● What is expected
Rewrite the lines of every entry below, changing "scientific name" to "species name" and keeping everything else the same. Leave out the pictures.

* start Extracted entries *

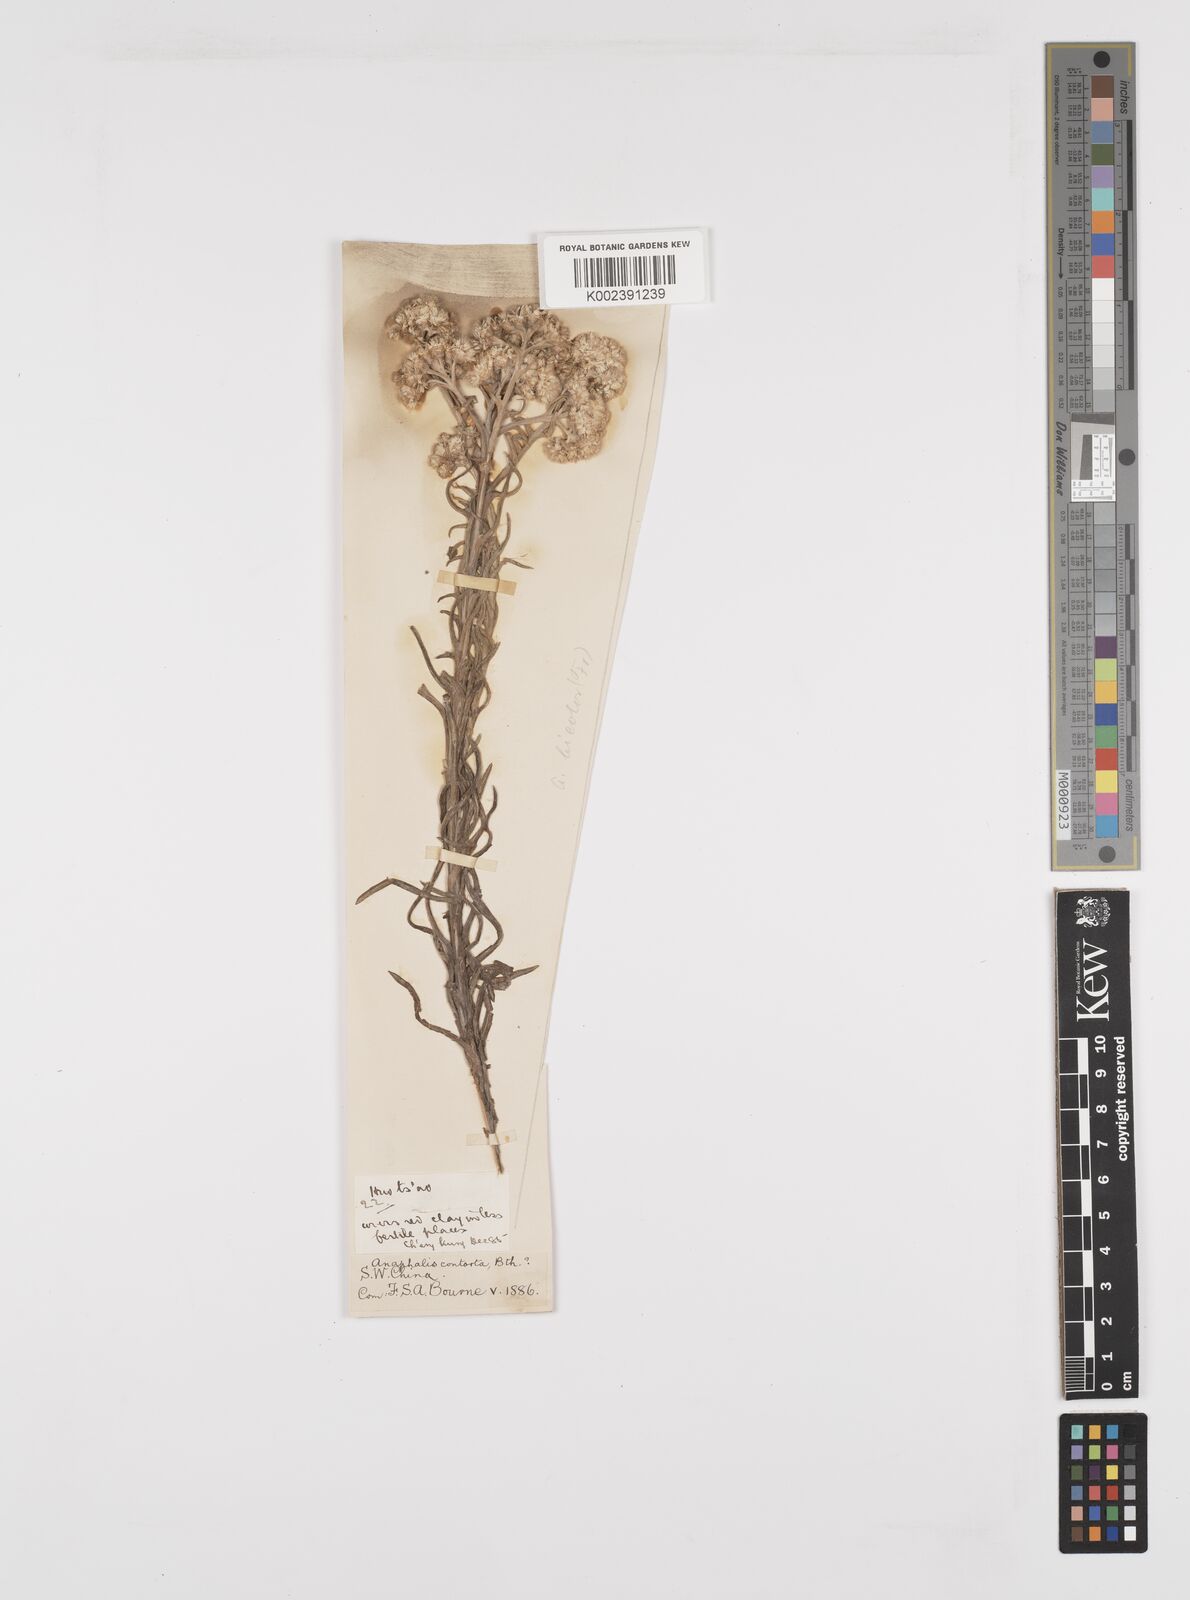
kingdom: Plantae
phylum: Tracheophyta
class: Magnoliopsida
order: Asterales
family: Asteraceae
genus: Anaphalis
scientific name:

* end Extracted entries *

● Finished answer
kingdom: Plantae
phylum: Tracheophyta
class: Magnoliopsida
order: Asterales
family: Asteraceae
genus: Anaphalis
species name:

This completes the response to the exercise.